> Records contained in a dataset
___

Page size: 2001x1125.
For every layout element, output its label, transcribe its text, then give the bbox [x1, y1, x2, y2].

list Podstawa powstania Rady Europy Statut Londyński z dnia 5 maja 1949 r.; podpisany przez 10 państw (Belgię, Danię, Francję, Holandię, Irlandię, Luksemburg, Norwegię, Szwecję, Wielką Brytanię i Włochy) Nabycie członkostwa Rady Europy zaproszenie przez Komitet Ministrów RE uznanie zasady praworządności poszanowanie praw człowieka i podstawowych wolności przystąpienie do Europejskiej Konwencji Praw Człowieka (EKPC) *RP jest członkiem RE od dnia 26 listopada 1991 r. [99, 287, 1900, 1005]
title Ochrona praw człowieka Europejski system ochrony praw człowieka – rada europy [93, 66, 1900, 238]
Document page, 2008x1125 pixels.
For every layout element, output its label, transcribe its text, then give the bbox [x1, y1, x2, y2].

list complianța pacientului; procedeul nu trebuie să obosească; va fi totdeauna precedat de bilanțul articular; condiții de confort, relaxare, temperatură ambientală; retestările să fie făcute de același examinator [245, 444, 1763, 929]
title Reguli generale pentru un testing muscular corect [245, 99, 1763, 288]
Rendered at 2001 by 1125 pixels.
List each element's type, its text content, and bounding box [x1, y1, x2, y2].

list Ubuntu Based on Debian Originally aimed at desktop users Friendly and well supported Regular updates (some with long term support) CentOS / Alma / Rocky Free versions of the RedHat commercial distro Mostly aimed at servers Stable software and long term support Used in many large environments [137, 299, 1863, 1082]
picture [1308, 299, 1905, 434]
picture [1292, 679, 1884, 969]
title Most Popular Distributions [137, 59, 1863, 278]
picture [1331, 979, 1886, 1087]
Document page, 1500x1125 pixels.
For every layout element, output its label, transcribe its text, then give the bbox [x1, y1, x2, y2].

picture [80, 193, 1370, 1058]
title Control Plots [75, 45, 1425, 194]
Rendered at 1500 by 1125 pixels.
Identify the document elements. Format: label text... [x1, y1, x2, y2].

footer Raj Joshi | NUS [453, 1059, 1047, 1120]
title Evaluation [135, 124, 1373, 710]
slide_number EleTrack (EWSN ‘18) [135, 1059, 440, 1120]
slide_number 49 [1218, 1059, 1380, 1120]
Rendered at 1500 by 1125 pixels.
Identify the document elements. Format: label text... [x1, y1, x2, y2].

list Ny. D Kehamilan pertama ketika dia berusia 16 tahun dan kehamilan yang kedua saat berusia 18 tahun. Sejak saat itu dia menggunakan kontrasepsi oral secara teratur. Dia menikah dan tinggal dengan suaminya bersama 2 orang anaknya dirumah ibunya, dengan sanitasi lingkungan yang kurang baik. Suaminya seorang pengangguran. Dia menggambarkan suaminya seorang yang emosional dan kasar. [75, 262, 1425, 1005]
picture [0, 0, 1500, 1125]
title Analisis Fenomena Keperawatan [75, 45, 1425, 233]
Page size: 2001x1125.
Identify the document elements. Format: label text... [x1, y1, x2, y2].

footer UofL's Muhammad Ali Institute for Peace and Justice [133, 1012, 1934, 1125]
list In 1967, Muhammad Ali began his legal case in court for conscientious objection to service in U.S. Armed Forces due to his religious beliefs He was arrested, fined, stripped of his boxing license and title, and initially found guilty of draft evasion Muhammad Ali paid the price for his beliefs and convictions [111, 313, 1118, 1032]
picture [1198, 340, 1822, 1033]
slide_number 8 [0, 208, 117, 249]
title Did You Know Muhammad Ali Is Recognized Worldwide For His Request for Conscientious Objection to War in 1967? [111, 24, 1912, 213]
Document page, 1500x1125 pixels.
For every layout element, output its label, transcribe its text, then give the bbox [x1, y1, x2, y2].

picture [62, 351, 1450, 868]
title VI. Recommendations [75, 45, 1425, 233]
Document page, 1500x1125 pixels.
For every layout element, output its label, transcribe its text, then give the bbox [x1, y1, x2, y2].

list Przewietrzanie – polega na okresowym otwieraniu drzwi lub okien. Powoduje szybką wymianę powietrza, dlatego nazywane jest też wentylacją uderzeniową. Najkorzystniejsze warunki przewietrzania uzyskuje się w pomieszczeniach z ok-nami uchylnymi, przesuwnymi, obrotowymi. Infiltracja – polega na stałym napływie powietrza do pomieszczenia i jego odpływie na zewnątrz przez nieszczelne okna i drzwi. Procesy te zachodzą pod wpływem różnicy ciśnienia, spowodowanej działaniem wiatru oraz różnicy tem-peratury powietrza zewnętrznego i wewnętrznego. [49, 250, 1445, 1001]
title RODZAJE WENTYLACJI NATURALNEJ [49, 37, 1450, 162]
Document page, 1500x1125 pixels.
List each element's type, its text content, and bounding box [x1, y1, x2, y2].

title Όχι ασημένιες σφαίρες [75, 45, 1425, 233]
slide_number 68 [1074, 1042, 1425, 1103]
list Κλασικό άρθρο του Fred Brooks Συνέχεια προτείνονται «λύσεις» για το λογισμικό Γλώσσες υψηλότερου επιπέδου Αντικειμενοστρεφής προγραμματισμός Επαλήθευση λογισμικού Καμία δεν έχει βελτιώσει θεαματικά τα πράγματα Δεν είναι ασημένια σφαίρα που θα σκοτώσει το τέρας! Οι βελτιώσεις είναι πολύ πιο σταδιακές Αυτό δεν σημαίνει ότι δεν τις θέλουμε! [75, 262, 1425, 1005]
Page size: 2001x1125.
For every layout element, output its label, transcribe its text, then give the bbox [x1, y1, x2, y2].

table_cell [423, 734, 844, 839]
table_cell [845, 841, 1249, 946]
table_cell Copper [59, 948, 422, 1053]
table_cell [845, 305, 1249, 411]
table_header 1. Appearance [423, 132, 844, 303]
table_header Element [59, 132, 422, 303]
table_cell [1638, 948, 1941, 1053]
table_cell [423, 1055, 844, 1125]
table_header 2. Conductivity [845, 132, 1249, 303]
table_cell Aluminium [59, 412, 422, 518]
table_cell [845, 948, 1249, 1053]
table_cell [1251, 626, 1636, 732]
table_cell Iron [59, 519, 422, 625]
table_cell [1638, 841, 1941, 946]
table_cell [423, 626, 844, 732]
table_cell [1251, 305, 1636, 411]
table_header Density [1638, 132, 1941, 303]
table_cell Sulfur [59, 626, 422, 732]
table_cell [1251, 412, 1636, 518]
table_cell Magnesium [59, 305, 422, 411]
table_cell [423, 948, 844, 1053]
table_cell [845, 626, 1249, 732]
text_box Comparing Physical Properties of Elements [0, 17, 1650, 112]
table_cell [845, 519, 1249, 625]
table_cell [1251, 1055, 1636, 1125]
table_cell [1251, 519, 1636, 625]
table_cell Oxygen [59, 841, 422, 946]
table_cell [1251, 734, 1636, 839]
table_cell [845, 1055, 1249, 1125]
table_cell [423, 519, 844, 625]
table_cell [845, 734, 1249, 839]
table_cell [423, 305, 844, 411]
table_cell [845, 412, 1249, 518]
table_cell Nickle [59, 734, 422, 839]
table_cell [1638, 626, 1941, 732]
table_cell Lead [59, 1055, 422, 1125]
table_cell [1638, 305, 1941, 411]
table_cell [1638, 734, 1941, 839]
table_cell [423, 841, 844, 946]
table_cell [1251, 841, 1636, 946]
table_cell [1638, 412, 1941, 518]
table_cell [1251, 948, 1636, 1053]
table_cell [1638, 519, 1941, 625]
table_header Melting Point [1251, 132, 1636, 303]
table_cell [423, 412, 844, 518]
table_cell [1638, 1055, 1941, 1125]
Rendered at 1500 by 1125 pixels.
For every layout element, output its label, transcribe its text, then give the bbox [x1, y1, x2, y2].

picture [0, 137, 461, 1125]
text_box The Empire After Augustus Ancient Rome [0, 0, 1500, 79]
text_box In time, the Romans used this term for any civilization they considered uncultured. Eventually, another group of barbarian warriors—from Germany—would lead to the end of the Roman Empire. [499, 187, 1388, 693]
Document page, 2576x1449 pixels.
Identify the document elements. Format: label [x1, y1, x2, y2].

___

> Exercise prompt
From the first line of the records above to the line that contains "Document page, 2008x1125 pixels.", quote each line exactly.

> Result for this exercise
Page size: 2001x1125.
For every layout element, output its label, transcribe its text, then give the bbox [x1, y1, x2, y2].

list Podstawa powstania Rady Europy Statut Londyński z dnia 5 maja 1949 r.; podpisany przez 10 państw (Belgię, Danię, Francję, Holandię, Irlandię, Luksemburg, Norwegię, Szwecję, Wielką Brytanię i Włochy) Nabycie członkostwa Rady Europy zaproszenie przez Komitet Ministrów RE uznanie zasady praworządności poszanowanie praw człowieka i podstawowych wolności przystąpienie do Europejskiej Konwencji Praw Człowieka (EKPC) *RP jest członkiem RE od dnia 26 listopada 1991 r. [99, 287, 1900, 1005]
title Ochrona praw człowieka Europejski system ochrony praw człowieka – rada europy [93, 66, 1900, 238]
Document page, 2008x1125 pixels.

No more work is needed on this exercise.